## Exercise details
After locating the line that contains "3063 | 44 |" in the data below, set down exactly that line and each one after it through the line that contains "3078 | 48 |", and nothing more.

## Data supplied

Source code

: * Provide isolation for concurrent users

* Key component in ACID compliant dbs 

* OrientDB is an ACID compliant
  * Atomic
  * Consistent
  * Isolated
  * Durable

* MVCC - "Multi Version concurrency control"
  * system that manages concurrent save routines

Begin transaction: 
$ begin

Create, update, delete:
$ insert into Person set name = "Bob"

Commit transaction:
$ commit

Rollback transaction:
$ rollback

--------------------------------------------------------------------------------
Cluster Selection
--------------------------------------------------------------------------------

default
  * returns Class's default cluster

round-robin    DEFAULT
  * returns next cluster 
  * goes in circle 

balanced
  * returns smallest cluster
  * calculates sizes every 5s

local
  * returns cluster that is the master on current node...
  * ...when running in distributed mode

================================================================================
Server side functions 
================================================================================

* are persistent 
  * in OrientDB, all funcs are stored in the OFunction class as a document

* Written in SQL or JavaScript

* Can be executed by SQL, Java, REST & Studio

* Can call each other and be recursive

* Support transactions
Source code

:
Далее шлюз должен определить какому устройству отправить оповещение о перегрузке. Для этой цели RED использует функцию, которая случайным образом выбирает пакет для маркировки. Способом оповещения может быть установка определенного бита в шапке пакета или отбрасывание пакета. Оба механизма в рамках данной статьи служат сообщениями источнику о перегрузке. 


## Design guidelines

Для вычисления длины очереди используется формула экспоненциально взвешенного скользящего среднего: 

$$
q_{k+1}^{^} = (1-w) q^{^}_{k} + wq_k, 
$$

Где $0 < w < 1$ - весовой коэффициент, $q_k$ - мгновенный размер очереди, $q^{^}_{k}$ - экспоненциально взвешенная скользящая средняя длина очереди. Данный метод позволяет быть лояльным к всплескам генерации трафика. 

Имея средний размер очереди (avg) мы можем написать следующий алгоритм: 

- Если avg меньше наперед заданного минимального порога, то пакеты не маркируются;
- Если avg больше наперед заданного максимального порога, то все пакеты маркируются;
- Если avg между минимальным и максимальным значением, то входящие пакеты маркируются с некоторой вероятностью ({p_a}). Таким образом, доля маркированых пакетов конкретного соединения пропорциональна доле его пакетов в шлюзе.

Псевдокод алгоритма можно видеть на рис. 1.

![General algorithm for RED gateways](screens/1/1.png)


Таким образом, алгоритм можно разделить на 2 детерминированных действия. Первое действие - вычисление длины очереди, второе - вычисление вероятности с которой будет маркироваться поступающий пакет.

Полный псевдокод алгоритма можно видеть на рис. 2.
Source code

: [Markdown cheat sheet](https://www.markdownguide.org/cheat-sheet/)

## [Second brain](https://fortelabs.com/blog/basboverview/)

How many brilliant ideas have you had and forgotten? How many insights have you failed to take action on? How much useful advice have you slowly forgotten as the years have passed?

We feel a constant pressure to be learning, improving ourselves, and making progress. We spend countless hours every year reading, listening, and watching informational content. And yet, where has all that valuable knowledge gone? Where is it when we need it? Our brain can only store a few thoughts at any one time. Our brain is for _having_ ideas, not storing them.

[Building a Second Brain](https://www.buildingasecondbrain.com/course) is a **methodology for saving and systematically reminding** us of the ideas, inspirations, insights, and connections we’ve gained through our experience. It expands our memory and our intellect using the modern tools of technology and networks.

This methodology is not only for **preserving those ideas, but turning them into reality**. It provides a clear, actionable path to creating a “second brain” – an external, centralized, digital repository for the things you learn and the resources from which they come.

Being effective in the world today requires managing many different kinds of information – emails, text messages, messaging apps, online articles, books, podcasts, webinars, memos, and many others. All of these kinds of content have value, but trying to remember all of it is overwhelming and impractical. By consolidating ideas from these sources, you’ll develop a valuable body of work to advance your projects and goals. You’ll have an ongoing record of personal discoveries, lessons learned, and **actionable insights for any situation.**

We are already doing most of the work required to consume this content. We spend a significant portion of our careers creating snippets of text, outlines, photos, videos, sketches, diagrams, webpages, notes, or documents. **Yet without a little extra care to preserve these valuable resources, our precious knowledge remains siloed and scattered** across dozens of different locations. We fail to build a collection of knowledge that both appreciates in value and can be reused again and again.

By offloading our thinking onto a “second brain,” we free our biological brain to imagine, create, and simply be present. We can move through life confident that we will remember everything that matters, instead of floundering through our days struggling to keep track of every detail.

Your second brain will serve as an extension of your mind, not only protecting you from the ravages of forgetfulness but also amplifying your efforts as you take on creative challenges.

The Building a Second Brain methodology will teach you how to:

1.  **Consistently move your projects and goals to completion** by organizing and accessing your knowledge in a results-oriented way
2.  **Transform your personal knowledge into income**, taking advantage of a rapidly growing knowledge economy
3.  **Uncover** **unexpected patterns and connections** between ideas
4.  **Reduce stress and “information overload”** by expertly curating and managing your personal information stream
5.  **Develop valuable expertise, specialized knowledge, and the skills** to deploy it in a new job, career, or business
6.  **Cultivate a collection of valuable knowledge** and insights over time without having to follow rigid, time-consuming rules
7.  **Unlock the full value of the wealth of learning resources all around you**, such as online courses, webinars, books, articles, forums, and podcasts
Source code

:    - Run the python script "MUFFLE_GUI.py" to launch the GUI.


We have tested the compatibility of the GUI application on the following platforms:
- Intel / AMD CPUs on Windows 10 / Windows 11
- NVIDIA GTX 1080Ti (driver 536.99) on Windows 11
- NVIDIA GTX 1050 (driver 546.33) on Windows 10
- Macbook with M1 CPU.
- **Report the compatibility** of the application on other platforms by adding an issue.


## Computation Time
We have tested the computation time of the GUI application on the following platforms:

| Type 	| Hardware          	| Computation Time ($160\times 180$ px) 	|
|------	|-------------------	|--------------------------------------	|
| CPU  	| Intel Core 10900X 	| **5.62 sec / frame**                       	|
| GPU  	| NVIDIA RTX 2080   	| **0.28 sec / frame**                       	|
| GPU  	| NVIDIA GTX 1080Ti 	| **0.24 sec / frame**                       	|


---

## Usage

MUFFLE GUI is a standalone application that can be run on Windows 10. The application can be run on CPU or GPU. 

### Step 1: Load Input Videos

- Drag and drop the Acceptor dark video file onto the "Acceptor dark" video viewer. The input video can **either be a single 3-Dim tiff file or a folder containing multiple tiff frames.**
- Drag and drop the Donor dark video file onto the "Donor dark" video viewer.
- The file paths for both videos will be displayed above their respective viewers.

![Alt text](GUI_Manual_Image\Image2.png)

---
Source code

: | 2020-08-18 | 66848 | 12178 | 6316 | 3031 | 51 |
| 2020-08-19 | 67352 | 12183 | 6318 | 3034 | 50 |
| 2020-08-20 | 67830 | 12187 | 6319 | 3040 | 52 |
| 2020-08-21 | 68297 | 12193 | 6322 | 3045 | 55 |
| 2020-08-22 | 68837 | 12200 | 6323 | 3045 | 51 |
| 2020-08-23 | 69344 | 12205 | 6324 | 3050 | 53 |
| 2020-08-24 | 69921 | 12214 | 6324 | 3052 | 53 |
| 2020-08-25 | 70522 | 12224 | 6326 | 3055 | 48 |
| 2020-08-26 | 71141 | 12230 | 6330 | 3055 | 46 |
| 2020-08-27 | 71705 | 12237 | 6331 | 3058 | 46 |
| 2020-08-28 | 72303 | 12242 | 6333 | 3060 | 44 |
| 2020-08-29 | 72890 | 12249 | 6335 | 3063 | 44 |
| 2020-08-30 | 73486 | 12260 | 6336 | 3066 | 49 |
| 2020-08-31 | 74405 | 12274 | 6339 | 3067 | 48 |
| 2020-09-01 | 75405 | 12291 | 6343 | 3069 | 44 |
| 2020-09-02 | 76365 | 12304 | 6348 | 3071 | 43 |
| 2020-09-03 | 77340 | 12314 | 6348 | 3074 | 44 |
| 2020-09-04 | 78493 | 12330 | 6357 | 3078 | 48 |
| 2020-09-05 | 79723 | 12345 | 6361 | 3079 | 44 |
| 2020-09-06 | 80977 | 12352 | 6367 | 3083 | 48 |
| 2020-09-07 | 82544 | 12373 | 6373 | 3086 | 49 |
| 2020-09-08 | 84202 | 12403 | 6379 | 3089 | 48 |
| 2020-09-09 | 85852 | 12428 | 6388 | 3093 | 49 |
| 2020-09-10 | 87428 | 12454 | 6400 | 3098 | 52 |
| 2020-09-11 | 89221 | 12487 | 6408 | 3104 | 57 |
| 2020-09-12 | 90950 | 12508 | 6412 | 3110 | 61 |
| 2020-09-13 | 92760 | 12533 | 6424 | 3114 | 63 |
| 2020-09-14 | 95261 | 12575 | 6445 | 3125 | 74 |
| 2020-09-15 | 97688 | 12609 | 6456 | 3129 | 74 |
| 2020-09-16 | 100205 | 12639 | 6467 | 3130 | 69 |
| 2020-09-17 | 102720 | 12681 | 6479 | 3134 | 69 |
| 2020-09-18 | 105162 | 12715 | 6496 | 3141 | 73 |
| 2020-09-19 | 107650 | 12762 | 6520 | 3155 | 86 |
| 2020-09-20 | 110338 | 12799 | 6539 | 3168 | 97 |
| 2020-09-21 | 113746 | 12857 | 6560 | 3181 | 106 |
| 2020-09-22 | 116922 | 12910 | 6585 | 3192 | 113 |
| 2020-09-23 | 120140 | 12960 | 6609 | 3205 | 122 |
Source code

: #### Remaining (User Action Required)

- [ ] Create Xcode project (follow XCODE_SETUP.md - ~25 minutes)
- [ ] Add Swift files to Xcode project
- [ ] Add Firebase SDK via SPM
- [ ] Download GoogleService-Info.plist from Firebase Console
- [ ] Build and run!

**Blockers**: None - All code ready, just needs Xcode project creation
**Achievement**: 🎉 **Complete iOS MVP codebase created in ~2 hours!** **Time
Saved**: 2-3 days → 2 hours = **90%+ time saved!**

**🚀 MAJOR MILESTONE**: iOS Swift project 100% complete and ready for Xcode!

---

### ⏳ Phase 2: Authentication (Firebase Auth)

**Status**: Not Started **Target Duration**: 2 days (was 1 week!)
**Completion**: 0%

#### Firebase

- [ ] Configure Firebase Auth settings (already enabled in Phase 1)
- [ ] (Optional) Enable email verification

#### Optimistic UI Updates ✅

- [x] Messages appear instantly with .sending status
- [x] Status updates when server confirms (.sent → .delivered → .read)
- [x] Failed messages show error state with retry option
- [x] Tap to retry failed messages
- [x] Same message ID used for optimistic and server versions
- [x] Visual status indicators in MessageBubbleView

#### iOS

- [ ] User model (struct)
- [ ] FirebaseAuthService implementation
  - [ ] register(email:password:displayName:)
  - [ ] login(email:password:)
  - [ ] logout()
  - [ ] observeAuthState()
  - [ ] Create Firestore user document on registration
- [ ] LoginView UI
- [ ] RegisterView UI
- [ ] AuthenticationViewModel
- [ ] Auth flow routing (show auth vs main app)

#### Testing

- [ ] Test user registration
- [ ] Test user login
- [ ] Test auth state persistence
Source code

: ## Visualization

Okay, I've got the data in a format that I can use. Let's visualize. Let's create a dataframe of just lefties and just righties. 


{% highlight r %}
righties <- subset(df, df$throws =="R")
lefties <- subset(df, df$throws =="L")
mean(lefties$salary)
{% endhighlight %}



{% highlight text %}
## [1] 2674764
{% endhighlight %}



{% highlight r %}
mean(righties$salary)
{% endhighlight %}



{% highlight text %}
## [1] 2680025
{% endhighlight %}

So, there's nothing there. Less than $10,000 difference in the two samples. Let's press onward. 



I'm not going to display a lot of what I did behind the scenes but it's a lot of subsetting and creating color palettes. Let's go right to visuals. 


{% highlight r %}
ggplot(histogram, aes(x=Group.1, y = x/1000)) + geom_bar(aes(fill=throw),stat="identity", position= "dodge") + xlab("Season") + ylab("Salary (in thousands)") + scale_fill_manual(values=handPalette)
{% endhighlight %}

## Solution to this task
| 2020-08-29 | 72890 | 12249 | 6335 | 3063 | 44 |
| 2020-08-30 | 73486 | 12260 | 6336 | 3066 | 49 |
| 2020-08-31 | 74405 | 12274 | 6339 | 3067 | 48 |
| 2020-09-01 | 75405 | 12291 | 6343 | 3069 | 44 |
| 2020-09-02 | 76365 | 12304 | 6348 | 3071 | 43 |
| 2020-09-03 | 77340 | 12314 | 6348 | 3074 | 44 |
| 2020-09-04 | 78493 | 12330 | 6357 | 3078 | 48 |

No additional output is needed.